Appellanten menen dat de rechtbank zich volledig heeft gericht op de status van de omgevingsvergunning voor de rijhal ten tijde van het verzoek om handhaving. Daardoor is onvoldoende rekening gehouden met de uitspraak van de ABRS in het hoger beroep tegen de omgevingsvergunning voor de rijhal. Daaruit blijkt dat de Tegelen-jurisprudentie niet van toepassing is. Daarom mocht B&W geen uitzondering maken op de hoofdregel dat – kort gezegd – vernietiging van het besluit ook de vernietiging van de rechtsgevolgen met zich brengt.

Oordeel Raad van State

De Raad van State geeft appellanten geen gelijk. De RvS oordeelt dat in hoger beroep slechts de beoordeling door de rechtbank ter beoordeling staat. De rb en ook de RvS kunnen geen rekening houden met rechtsoordelen na de beslissing op bezwaar.
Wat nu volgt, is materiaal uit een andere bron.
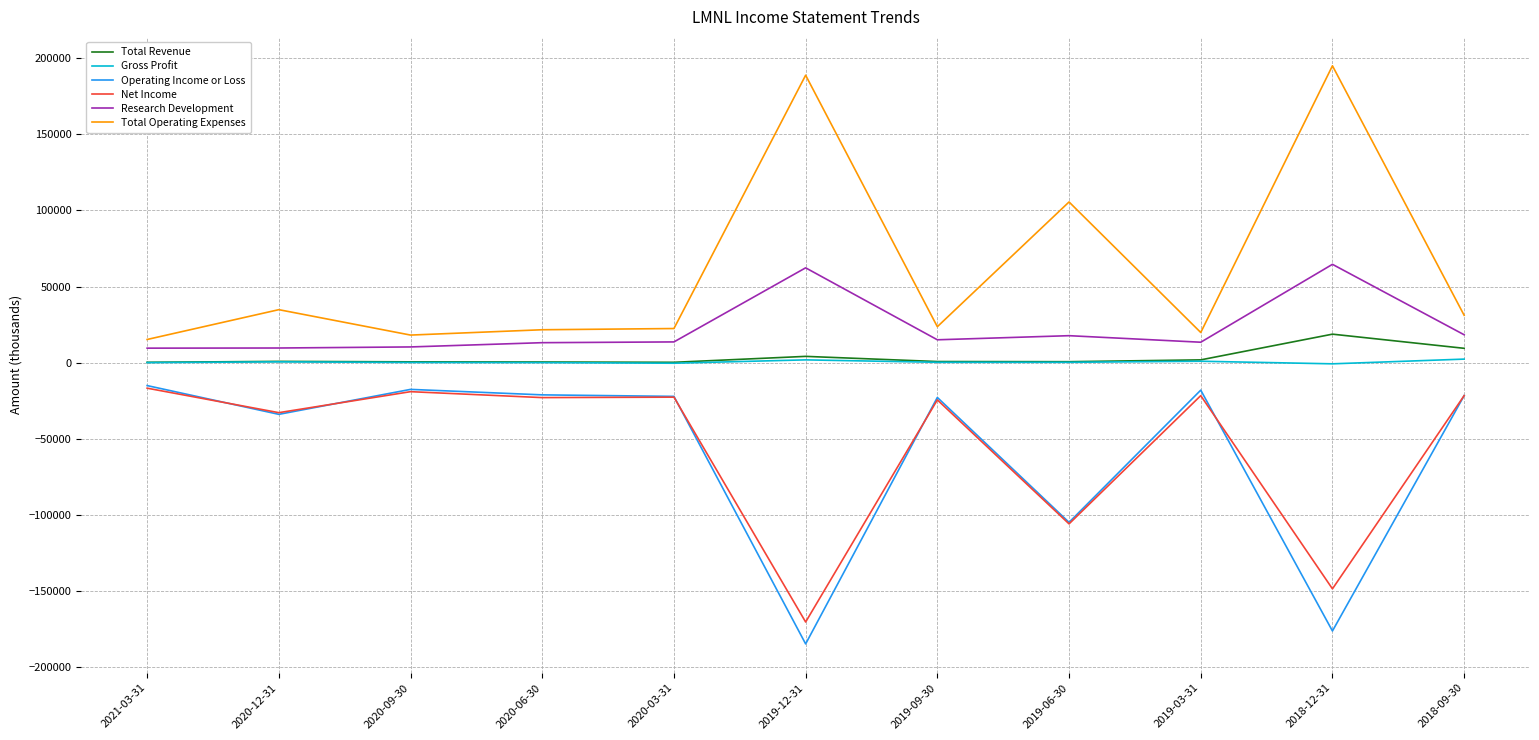

In Net Income, how many points are lower than both neighbors (excluding endpoints)?

5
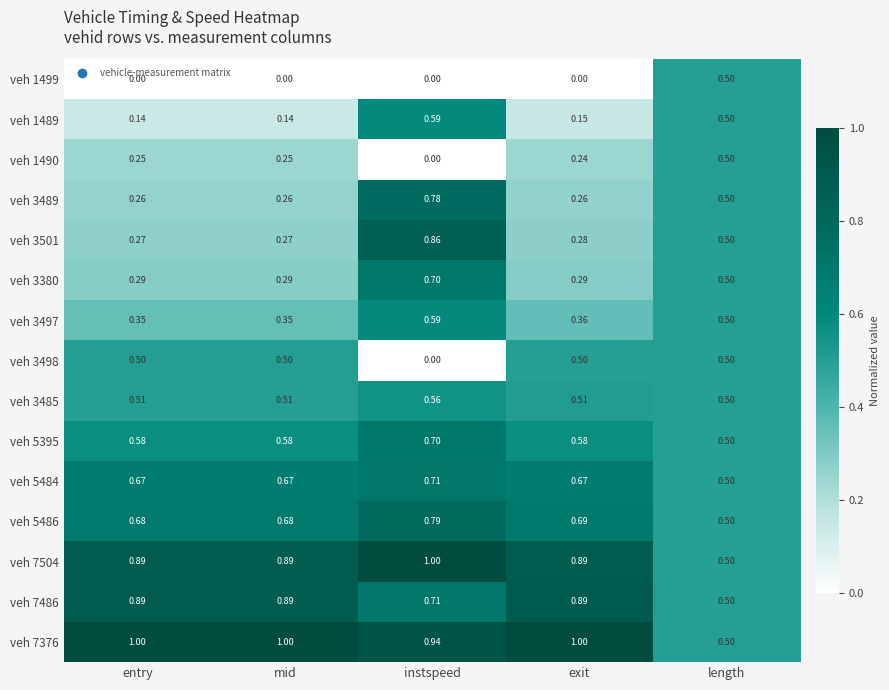

At which category is the sum across all series the highest?

instspeed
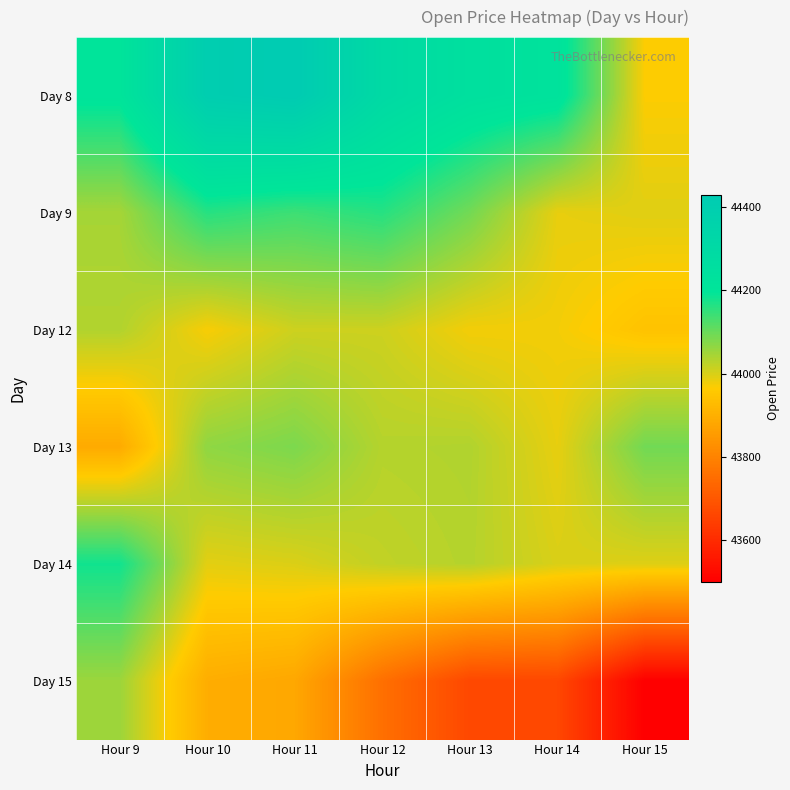

Reading right to left, transcribe all the data shown in this chart.

Day 8: Hour 15=43966.9	Hour 14=44225.4	Hour 13=44245.0	Hour 12=44300.8	Hour 11=44429.4	Hour 10=44408.4	Hour 9=44208.3
Day 9: Hour 15=43993.1	Hour 14=43986.1	Hour 13=44092.3	Hour 12=44161.9	Hour 11=44140.5	Hour 10=44161.5	Hour 9=44045.8
Day 12: Hour 15=43944.4	Hour 14=43975.9	Hour 13=43975.6	Hour 12=44010.6	Hour 11=44010.6	Hour 10=43971.2	Hour 9=44035.2
Day 13: Hour 15=44093.3	Hour 14=43986.3	Hour 13=44035.4	Hour 12=44031.9	Hour 11=44083.4	Hour 10=44066.2	Hour 9=43889.7
Day 14: Hour 15=43994.7	Hour 14=43999.4	Hour 13=44031.9	Hour 12=44021.1	Hour 11=43997.4	Hour 10=43990.2	Hour 9=44181.6
Day 15: Hour 15=43500.0	Hour 14=43664.0	Hour 13=43664.6	Hour 12=43755.2	Hour 11=43881.8	Hour 10=43895.9	Hour 9=44054.4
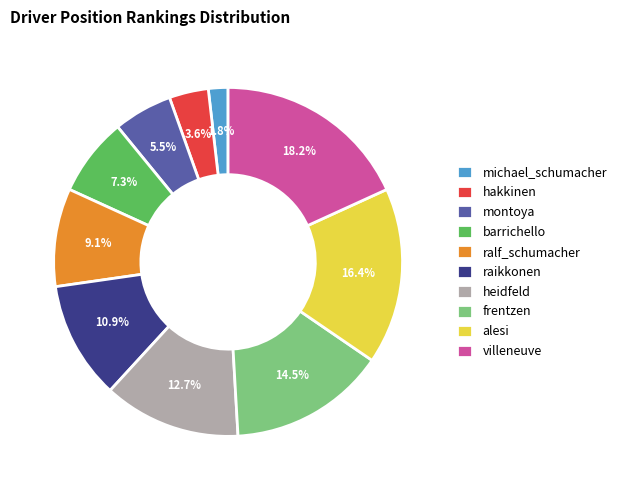

Rank the categories by value from highest to lowest.

villeneuve, alesi, frentzen, heidfeld, raikkonen, ralf_schumacher, barrichello, montoya, hakkinen, michael_schumacher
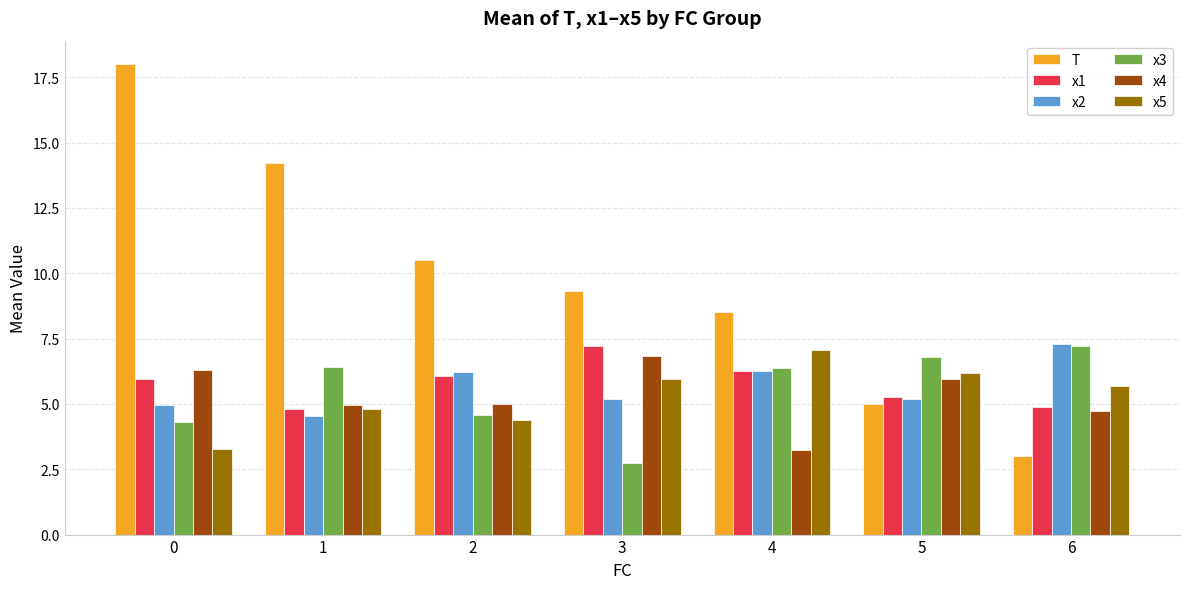

How many bars are there in total?

42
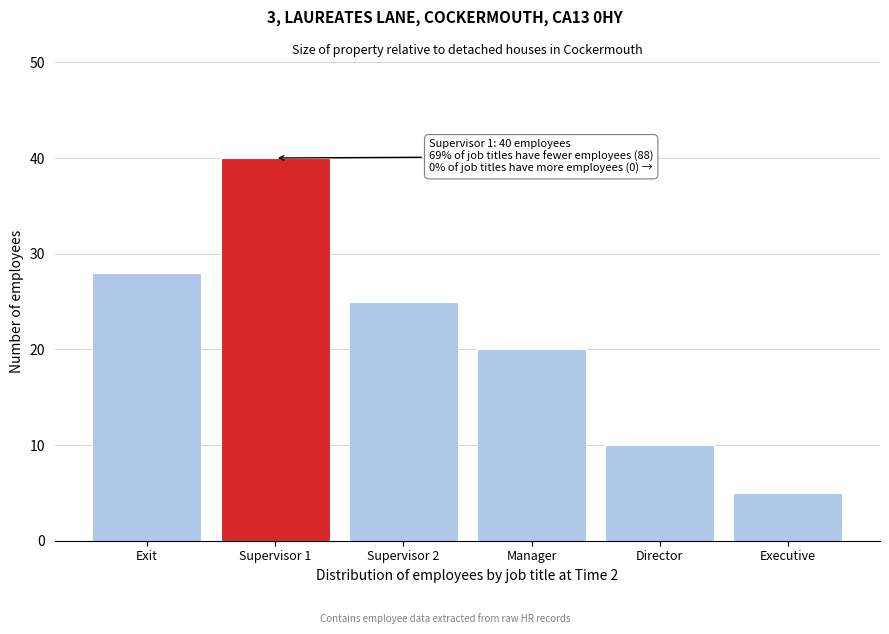

Reading right to left, what are all the values shown in this chart?

Executive=5	Director=10	Manager=20	Supervisor 2=25	Supervisor 1=40	Exit=28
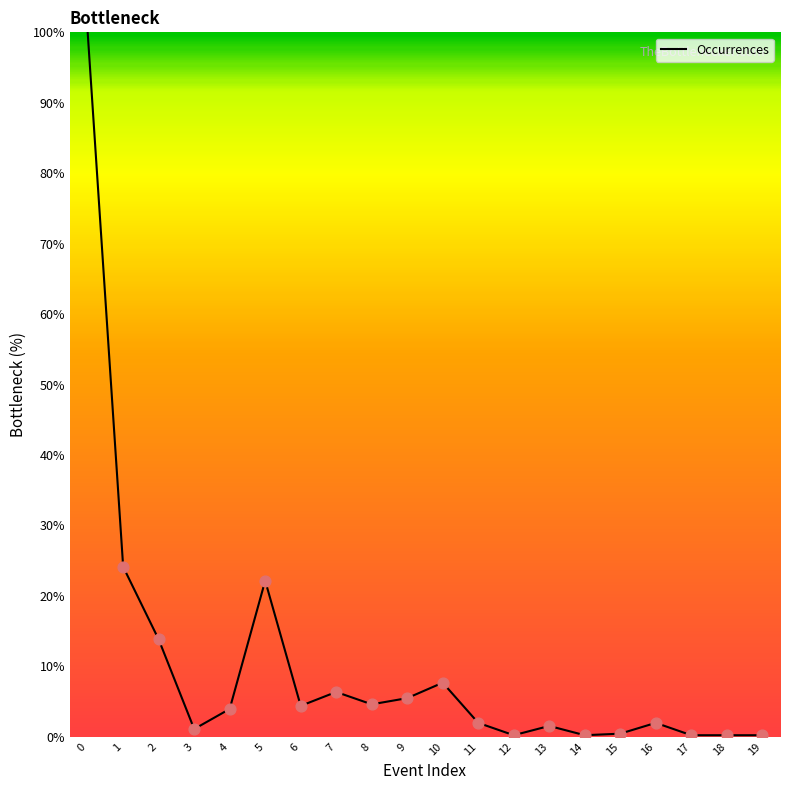

Approximately how many times larger is the value at 8 compared to 5?

0.2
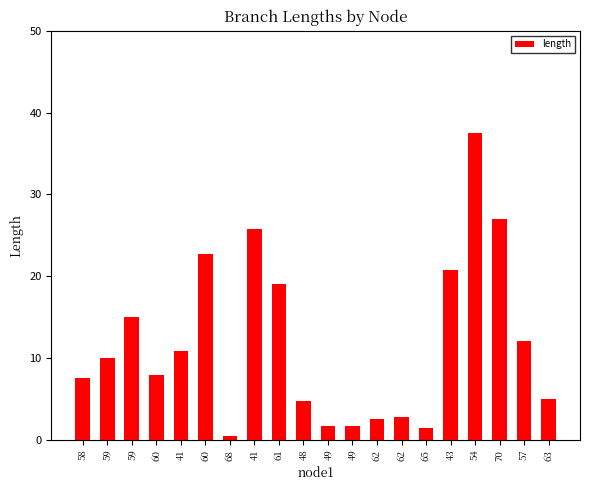

What is the change in value from 43 to 57?

-8.7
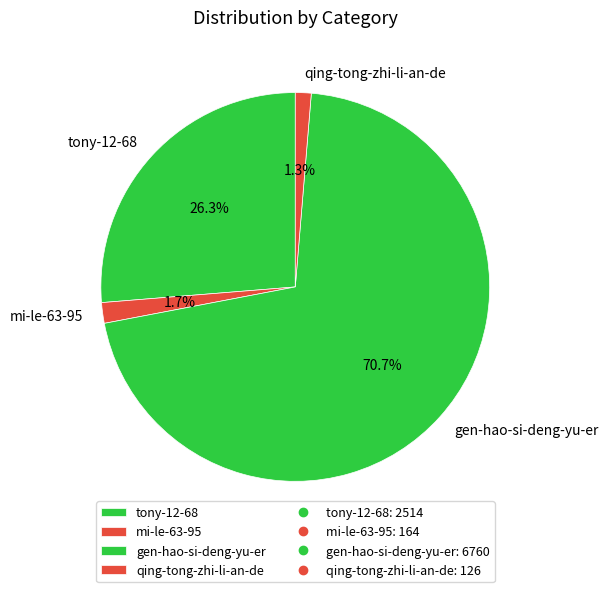

To the nearest percent, what is the difference between the largest and smallest slice percentages?

69%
De Tegelen-jurisprudentie houdt in dat een omgevingsvergunning niet van rechtswege ongeldig is als het bestemmingsplan dat daaraan ten grondslag ligt, wordt vernietigd. De omgevingsvergunning is namelijk geen rechtsgevolg van het vernietigde bestemmingsplan. Vernietiging van het bestemmingsplan leidt er slechts toe dat een omgevingsvergunning, die op grond daarvan is verleend, bloot staat aan vernietiging, zolang de vergunning niet onherroepelijk is. Dat betekent dat een bestuursorgaan in de bezwaarprocedure tegen een vergunning, die nog niet in een recht onaantastbaar is, aan deze vergunning niet met succes het vernietigde bestemmingsplan ten grondslag kan leggen. In casu is de rijhal vergund op grond van art. 2.1., lid 1 aanhef sub a en c Wabo. Daarom is de Tegelen-jurisprudentie (per definitie) niet van toepassing. Dit betekent niet dat automatisch dat vernietiging van een bestemmingsplan ook de vernietiging van de omgevingsvergunning met zich brengt.

ABRS 1 februari 2017, ECLI:NL:RVS:2017:247.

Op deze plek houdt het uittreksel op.